__Task statement__
Only the lines from the one that contains "Cloud onRamp with AWS - Design Options" through the final line of the entries should be repeated, exactly as written.
****************
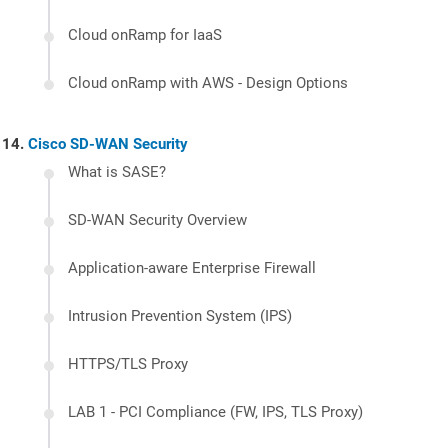
Cloud onRamp for IaaS
Cloud onRamp with AWS - Design Options
Cisco SD-WAN Security
What is SASE?
SD-WAN Security Overview
Application-aware Enterprise Firewall
Intrusion Prevention System (IPS)
HTTPS/TLS Proxy
LAB 1 - PCI Compliance (FW, IPS, TLS Proxy)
****************
__Answer space__
Cloud onRamp with AWS - Design Options
Cisco SD-WAN Security
What is SASE?
SD-WAN Security Overview
Application-aware Enterprise Firewall
Intrusion Prevention System (IPS)
HTTPS/TLS Proxy
LAB 1 - PCI Compliance (FW, IPS, TLS Proxy)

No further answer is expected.